Buhari will address the nation in a broadcast Monday morning, a statement from the office of the presidency said, referring to the president’s issues as a “health challenge.”

The 74-year-old leader also spent seven weeks in London for treatment earlier this this year and said he had never been so sick in his life. He spoke of receiving blood transfusions.

The president’s long absences have led some in Africa’s most populous nation to call for his replacement and for the military to remind its personnel to remain loyal. In recent weeks, his office released photos of officials meeting with the rail-thin but smiling president in the hope of reassuring people back home.

Buhari did not make any public comment upon his arrival in the capital, Abuja, leaving in a motorcade after a salute from the presidential guard. Nigerians, some of them singing, had lined the road to the airport to welcome him.

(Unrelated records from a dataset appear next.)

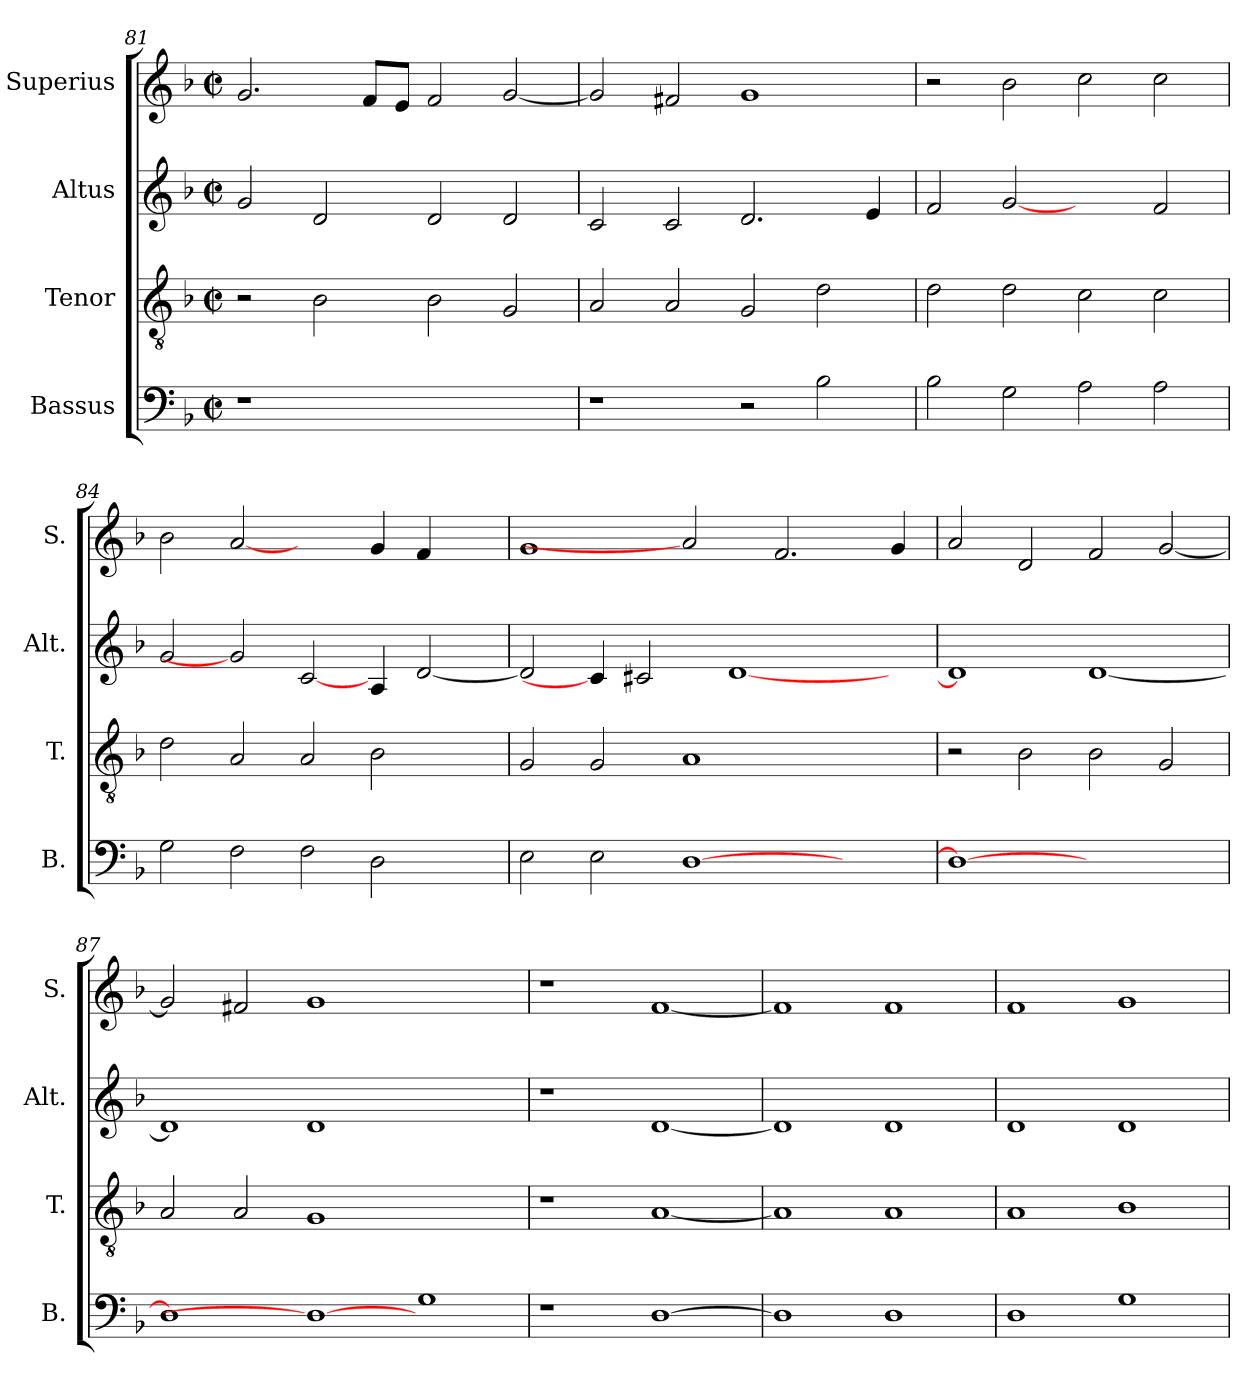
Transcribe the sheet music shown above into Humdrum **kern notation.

**kern	**kern	**kern	**kern
*part4	*part3	*part2	*part1
*staff4	*staff3	*staff2	*staff1
*I"Bassus	*I"Tenor	*I"Altus	*I"Superius
*I'B.	*I'T.	*I'Alt.	*I'S.
!!LO:PB:g=z
*clefF4	*clefGv2	*clefG2	*clefG2
*	*ITrd7c12	*	*
*k[b-]	*k[b-]	*k[b-]	*k[b-]
*F:	*F:	*F:	*F:
*M2/2	*M2/2	*M2/2	*M2/2
*met(c|)	*met(c|)	*met(c|)	*met(c|)
=81	=81	=81	=81
!LO:N:vis=1	!	!	!
1r	2r	2gi/	2.gi/
.	2BB-i\	2di/	.
.	.	.	8fi/L
.	.	.	8ei/J
1ryy	2BB-i\	2di/	2fi/
.	2GGi/	2di/	[<2gi/
=82	=82	=82	=82
1r	2AAi/	2ci/	2gi/]
.	2AAi/	2ci/	2f#Xi/
2r	2GGi/	2.di/	1gi
2B-i\	2Di\	.	.
.	.	4ei/	.
=83	=83	=83	=83
2B-i\	2Di\	2fi/	2r
2Gi\	2Di\	[2gi	2b-i\
2Ai\	2Ci\	2ryy	2cci\
2Ai\	2Ci\	2fi/	2cci\
=84	=84	=84	=84
2Gi\	2Di\	2gi/	2b-i\
2Fi\	2AAi/	2gi]	[2ai
2Fi\	2AAi/	[2ci/	2ryy
2Di\	2BB-i\	4Ai/	4gi/
.	.	[<2di/	4fi/
4ryy	4ryy	.	4ryy
=85	=85	=85	=85
2Ei\	2GGi/	2di/]	1gi
2Ei\	2GGi/	4ci/]	.
.	.	2c#Xi/	.
[>1Di	1AAi	.	2ai]
.	.	[<1di	.
.	.	.	2.fi/
2ryy	2ryy	.	.
.	.	4ryy	4gi/
!!LO:LB:g=z
=86	=86	=86	=86
1Di_>	2r	1di]	2ai/
.	2BB-i\	.	2di/
1ryy	2BB-i\	[<1di	2fi/
.	2GGi/	.	[<2gi/
=87	=87	=87	=87
1Di]	2AAi/	1di]	2gi/]
.	2AAi/	.	2f#Xi/
1Di_	1GGi	1di	1gi
1Gi	1ryy	1ryy	1ryy
=88	=88	=88	=88
1r	1r	1r	1r
[>1Di	[<1AAi	[<1di	[<1fi
=89	=89	=89	=89
1Di]	1AAi]	1di]	1fi]
1Di	1AAi	1di	1fi
=90	=90	=90	=90
1Di	1AAi	1di	1fi
1Gi	1BB-i	1di	1gi
=	=	=	=
*-	*-	*-	*-
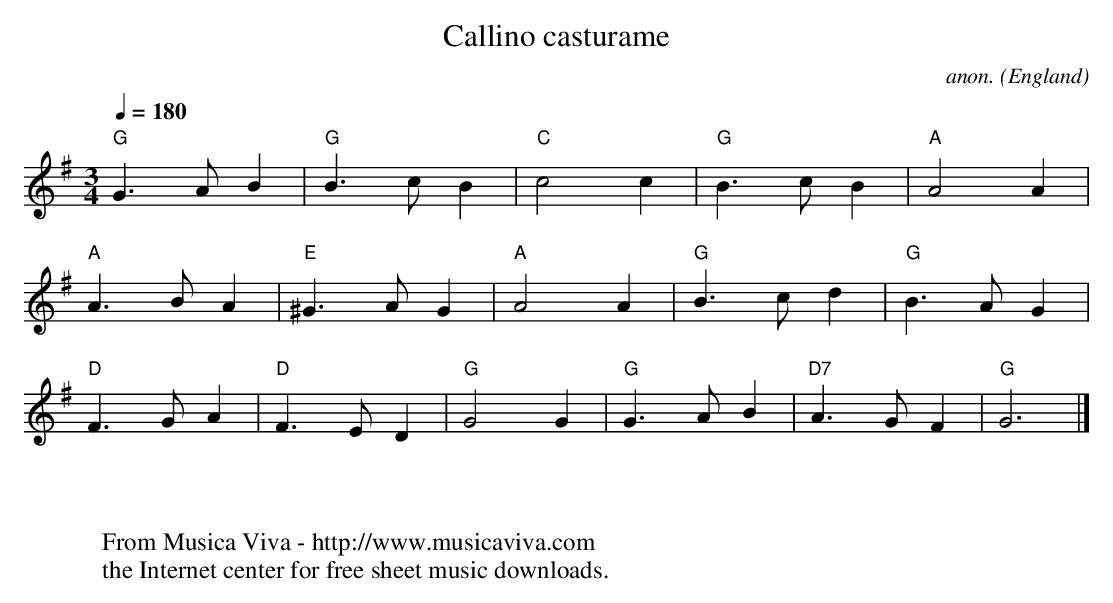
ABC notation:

X:1
T:Callino casturame
C:anon.
O:England
M:3/4
L:1/4
Q:1/4=180
K:G
"G"G>AB|"G"B>cB|"C"c2c|"G"B>cB|"A"A2A|
"A"A>BA|"E"^G>AG|"A"A2A|"G"B>cd|"G"B>AG|
"D"F>GA|"D"F>ED|"G"G2G|"G"G>AB|"D7"A>GF|"G"G3|]
W:
W:
W:  From Musica Viva - http://www.musicaviva.com
W:  the Internet center for free sheet music downloads.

Nigeria’s ongoing challenges include the deadly Boko Haram insurgency, a weak economy and one of the world’s worst humanitarian crises, with millions malnourished in the northeast.

Vice President Yemi Osinbajo has been acting president during Buhari’s time abroad.

Observers have feared that political unrest could erupt in Nigeria, particularly in the predominantly Muslim north, should Buhari not finish his term in office. The previous president was a Christian from the south, as is Osinbajo.

This isn’t the first time Nigeria has faced a leader’s long absences. When former President Musa Yar’Adua was ill abroad for months before coming home to die in 2009, northerners blocked his southern Vice President Goodluck Jonathan from assuming power, creating a months-long political paralysis.

Jonathan was eventually confirmed, but his subsequent successful run for election angered many Muslims, breaking an unwritten agreement that power rotate between northerners and southerners.

Buhari’s four-year term ends in 2019.